Financial abuse against the elderly most often committed by those closest to them

Two-thirds of financial crimes against the elderly are perpetrated by family, friends or other trusted individuals, Wells Fargo survey finds

May 8, 2018 @ 2:58 pm

By Bruce Kelly

Financial fraud against the elderly is most often perpetrated by those closest to the victims: family members, friends or other trusted individuals, according to a new survey.

While 68% of older investors believe that a stranger would be the likely perpetrator of financial exploitation against them, the reality is starkly different, according to Wells Fargo & Co., which released the results of its elder needs survey on Tuesday morning. Two-thirds of financial crimes against the elderly are committed by those who are closest to the victims, the survey found.

Nearly one in five Americans 65 and older have been impacted by elder financial abuse, and each year as much as $36.5 billion is lost to financial exploitation, criminal fraud and caregiver abuse, according to the survey.

The survey found that typical types of abuse include using ATM cards and stealing checks to withdraw money from the victim's accounts. Abuse by in-home care providers can also include keeping change from errands, paying bills that don't belong to the vulnerable adult, asking the elderly client to sign falsified time sheets, spending their work time on the phone and not doing what they are paid to do, according to the survey.

The survey, which was conducted by a third party, was based on interviews with 784 older Americans, ages 60 or older who had at least $25,000 in investible assets. The survey also included 798 adult children, ages 45 to 59 with at least $25,000 in investible assets, who communicate regularly with a parent.

Meanwhile, strangers have plenty of scams to trick elderly individuals into giving up money, personal information, or property, according to Wells Fargo.

Those include "government scams," "granny scams," "prize and sweepstakes fraud" and "sweetheart fraud."

In government scams, the scammers pose as government officials requiring their victims to wire cash or use prepaid debits or gift cards to pay bogus IRS tax bills.
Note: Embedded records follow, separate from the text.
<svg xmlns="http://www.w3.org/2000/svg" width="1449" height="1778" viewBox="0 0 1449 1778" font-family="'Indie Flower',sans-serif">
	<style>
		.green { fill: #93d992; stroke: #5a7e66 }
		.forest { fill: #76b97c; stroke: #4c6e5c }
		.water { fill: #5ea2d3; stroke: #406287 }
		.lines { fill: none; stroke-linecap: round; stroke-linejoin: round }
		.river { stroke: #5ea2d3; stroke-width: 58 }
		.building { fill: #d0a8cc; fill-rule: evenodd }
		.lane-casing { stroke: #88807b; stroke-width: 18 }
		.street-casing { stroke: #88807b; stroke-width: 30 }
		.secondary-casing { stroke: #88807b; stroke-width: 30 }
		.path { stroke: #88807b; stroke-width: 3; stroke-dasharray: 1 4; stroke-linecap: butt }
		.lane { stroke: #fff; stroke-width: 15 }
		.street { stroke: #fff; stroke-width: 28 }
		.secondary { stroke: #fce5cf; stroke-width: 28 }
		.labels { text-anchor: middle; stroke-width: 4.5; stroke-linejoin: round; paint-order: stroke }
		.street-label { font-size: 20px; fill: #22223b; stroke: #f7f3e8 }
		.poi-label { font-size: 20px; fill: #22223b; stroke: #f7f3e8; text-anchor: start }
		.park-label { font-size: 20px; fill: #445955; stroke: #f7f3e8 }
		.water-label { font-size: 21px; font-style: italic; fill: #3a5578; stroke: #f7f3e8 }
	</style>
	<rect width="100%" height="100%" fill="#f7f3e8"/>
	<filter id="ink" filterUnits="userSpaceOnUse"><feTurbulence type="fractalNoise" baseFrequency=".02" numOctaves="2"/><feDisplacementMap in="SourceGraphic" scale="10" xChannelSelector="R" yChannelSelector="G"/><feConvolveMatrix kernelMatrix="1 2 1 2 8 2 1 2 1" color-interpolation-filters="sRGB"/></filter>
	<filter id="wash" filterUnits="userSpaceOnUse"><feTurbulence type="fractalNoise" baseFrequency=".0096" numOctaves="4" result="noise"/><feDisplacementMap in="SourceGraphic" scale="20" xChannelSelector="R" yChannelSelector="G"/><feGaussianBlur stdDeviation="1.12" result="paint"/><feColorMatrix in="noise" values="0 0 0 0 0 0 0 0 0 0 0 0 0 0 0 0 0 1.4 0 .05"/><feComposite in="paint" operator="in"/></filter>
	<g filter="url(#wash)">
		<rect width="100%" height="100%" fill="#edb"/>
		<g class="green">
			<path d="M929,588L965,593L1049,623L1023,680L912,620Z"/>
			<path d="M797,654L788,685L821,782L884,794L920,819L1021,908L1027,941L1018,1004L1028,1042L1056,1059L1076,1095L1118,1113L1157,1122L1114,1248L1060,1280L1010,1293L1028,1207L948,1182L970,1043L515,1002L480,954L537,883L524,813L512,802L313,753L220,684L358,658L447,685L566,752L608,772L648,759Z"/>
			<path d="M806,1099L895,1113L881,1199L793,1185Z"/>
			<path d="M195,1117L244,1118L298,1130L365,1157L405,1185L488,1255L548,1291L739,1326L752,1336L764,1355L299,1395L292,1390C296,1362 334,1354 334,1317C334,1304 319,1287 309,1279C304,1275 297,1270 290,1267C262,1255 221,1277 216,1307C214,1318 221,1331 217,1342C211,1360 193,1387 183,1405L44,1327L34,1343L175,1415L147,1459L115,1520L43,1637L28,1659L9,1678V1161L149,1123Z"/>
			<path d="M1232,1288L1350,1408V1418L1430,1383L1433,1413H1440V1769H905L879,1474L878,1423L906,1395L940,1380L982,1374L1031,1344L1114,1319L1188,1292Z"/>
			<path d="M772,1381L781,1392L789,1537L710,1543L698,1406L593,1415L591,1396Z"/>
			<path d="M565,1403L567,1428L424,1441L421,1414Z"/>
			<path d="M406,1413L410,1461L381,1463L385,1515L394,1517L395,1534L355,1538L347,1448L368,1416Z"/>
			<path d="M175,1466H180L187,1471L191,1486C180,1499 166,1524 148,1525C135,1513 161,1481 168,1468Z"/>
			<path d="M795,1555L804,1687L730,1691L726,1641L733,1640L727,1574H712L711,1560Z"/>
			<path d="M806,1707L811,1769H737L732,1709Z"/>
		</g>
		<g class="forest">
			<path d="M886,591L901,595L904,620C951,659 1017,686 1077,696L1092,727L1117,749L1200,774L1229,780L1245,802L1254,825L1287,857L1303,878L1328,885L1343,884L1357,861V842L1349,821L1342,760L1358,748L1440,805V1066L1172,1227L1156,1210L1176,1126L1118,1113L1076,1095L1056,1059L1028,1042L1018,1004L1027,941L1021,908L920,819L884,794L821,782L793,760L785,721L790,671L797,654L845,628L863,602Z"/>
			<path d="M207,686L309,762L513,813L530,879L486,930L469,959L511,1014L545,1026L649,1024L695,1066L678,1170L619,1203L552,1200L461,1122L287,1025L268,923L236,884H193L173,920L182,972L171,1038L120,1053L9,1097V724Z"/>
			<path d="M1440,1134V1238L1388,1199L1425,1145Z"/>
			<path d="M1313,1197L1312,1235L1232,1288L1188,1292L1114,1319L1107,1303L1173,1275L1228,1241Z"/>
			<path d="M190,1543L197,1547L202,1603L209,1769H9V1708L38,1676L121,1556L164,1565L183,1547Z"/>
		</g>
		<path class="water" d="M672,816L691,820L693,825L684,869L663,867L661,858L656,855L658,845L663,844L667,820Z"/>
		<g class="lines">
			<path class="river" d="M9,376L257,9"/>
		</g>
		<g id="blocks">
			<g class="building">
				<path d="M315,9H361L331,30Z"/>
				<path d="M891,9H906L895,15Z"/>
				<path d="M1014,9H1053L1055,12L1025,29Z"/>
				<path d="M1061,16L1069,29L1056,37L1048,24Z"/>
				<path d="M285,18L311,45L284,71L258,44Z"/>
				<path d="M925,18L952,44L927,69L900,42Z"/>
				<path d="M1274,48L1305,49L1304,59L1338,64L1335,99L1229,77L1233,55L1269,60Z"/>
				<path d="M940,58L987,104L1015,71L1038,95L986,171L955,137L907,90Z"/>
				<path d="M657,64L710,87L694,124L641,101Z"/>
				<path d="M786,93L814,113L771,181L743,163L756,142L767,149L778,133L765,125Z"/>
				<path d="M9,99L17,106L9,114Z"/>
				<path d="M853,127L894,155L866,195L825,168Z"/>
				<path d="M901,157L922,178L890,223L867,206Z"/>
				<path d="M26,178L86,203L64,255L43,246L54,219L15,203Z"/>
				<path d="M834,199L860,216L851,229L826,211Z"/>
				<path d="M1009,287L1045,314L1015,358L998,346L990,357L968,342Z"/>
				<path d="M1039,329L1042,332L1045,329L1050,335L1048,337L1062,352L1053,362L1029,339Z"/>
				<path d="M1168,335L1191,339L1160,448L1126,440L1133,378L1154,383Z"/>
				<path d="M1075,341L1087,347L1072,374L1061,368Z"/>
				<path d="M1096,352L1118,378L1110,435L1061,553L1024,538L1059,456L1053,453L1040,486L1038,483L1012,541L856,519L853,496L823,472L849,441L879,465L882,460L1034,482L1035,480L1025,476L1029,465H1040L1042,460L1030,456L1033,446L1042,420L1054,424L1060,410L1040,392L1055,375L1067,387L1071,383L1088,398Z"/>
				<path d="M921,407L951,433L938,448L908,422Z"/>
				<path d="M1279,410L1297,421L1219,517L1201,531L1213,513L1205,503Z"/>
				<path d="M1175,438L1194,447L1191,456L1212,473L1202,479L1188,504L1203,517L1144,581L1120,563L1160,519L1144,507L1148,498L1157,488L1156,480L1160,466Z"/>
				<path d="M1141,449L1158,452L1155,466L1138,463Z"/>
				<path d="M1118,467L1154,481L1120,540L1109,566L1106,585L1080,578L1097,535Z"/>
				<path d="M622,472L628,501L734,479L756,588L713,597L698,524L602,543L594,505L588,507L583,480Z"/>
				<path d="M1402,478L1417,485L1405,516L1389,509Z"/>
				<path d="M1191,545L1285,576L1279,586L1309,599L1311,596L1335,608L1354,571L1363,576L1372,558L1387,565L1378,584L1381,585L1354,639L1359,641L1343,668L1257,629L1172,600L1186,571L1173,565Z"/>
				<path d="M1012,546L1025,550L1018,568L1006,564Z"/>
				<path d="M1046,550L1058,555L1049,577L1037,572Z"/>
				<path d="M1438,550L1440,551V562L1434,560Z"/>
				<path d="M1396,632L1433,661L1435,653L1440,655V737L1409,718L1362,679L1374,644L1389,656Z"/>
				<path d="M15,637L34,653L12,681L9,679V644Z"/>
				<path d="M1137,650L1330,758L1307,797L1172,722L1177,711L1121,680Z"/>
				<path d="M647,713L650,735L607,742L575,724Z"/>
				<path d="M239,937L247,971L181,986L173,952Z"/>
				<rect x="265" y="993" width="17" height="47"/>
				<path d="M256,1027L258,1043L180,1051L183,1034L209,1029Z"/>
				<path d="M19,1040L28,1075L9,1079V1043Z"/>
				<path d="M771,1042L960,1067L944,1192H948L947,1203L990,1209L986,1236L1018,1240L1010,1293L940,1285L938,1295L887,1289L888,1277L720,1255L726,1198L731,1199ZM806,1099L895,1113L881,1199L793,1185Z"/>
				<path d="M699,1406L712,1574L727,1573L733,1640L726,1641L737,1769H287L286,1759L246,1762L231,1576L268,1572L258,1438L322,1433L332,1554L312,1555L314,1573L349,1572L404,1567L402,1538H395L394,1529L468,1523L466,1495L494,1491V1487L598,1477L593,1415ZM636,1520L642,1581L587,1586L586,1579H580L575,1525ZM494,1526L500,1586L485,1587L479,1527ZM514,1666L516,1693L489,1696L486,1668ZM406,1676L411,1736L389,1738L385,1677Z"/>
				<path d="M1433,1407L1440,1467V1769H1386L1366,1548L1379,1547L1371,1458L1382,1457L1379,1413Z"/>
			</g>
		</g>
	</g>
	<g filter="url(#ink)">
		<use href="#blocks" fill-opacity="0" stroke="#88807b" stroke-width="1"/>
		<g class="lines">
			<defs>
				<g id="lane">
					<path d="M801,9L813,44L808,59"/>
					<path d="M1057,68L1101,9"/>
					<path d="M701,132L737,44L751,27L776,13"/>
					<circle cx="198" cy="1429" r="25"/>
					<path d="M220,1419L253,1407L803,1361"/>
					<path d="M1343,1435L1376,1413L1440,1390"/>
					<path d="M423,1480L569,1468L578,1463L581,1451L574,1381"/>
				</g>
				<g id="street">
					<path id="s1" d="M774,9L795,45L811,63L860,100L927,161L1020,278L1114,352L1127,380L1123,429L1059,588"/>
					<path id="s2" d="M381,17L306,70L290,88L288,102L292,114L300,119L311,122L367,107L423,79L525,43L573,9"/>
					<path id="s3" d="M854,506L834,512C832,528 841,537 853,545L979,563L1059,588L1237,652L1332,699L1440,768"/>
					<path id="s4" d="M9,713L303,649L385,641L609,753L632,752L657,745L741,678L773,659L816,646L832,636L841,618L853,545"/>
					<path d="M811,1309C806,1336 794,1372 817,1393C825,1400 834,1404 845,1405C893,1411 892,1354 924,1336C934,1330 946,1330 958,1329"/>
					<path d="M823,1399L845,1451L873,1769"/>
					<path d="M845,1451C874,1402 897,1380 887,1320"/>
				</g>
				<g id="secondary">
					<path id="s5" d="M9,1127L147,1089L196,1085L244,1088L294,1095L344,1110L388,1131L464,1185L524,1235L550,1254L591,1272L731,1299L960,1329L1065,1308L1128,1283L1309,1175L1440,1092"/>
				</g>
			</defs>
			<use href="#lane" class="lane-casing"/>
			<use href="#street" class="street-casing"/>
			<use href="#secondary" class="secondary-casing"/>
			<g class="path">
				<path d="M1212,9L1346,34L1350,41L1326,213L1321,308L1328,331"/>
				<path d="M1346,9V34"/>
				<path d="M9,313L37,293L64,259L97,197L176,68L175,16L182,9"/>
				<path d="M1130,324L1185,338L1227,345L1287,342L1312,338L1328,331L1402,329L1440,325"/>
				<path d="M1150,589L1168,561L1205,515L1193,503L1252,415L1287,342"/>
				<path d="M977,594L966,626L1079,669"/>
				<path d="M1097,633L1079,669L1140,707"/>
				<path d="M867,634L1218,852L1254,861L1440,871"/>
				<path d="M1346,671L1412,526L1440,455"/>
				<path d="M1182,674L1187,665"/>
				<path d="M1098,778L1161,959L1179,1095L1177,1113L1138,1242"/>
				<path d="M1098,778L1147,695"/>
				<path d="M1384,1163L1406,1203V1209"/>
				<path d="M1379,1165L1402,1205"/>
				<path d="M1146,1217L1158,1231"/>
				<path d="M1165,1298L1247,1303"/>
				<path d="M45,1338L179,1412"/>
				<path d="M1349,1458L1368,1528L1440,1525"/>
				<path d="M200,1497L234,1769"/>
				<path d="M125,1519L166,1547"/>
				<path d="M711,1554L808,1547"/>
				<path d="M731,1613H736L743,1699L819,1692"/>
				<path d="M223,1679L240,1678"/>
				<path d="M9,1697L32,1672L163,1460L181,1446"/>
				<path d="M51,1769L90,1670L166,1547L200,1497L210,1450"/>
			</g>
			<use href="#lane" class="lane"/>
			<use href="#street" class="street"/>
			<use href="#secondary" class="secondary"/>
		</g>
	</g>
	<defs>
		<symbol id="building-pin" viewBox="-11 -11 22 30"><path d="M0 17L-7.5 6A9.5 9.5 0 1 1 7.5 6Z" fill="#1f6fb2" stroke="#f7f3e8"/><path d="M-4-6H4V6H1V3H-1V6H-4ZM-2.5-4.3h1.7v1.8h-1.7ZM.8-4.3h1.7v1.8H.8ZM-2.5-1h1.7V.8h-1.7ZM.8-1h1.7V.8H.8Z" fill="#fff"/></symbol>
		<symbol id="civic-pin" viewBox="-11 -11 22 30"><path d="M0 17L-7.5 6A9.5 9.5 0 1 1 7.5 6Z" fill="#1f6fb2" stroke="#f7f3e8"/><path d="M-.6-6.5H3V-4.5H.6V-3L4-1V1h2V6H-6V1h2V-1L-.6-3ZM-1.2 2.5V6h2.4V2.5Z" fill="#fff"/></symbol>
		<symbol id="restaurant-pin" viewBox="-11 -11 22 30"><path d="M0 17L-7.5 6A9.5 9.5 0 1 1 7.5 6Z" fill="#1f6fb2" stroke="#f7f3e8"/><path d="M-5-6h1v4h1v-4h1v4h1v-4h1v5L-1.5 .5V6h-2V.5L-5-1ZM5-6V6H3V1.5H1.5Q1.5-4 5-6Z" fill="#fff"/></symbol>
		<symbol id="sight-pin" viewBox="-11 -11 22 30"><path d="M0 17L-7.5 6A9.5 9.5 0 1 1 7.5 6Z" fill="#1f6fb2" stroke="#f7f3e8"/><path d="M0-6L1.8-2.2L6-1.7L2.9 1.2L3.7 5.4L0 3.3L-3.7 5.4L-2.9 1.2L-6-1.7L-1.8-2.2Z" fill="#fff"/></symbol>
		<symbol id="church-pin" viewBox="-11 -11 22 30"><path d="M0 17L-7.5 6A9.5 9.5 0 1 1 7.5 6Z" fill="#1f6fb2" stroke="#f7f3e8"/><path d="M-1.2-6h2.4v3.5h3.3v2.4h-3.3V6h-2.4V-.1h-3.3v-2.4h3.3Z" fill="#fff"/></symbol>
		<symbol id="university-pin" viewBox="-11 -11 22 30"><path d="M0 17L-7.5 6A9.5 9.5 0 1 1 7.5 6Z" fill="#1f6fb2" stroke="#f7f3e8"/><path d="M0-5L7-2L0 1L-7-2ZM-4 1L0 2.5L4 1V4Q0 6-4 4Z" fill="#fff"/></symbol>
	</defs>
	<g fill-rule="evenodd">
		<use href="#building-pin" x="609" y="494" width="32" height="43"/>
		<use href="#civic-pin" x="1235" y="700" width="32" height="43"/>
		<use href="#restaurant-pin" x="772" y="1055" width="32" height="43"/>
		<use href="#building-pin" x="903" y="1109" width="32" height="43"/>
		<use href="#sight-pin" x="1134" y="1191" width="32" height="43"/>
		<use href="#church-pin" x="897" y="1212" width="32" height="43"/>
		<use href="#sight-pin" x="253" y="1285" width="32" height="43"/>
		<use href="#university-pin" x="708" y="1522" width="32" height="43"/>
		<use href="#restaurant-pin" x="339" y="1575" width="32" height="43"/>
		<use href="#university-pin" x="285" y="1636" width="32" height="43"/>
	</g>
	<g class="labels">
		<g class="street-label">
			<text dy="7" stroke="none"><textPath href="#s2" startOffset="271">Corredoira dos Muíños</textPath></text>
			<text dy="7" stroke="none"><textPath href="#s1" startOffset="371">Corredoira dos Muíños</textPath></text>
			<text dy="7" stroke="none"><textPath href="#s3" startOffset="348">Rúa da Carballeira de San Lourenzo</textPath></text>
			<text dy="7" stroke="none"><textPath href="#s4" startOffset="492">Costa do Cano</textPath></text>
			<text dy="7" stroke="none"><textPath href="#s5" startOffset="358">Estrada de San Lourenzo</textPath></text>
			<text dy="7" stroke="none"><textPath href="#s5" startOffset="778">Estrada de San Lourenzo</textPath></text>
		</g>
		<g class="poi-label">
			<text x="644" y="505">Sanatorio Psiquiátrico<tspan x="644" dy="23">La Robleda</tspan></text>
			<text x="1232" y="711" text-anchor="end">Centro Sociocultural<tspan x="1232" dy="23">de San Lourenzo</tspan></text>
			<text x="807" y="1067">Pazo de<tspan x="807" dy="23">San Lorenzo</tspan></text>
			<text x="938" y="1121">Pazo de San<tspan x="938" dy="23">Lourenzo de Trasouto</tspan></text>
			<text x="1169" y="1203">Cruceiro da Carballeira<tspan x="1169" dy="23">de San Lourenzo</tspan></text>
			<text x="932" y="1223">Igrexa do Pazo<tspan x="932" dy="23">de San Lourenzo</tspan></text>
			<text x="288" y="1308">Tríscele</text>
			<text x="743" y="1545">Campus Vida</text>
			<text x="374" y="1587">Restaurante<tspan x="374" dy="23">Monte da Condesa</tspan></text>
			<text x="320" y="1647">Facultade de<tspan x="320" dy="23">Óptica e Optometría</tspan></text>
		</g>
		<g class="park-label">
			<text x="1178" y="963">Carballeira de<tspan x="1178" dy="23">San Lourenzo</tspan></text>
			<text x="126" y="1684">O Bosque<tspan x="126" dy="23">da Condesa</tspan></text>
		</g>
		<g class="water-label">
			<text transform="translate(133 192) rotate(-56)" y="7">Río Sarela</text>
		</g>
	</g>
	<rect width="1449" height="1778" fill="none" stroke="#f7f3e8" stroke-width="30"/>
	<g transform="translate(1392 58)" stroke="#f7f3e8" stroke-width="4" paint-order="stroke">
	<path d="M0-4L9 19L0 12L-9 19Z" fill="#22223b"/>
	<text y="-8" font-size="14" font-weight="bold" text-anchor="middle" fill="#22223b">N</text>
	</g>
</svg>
Or they may provide sham Medicare services at makeshift mobile clinics in order to bill insurance companies, according to Wells Fargo.

Playing on the emotions of grandparents, fraudsters "identify themselves as grandchildren calling or emailing about an emergency situation" and plead for money.

In prize and sweepstakes fraud, the victim will receive a fake telemarketing call and be informed he or she won a lottery or sweepstakes but must pay taxes on the jackpot before claiming the prize money.

And in sweetheart fraud, elders are conned into trusting a new friend that they meet in person or through social media with the false promise of love and companionship. The romantic partner then swindles them out of money and/or property before disappearing.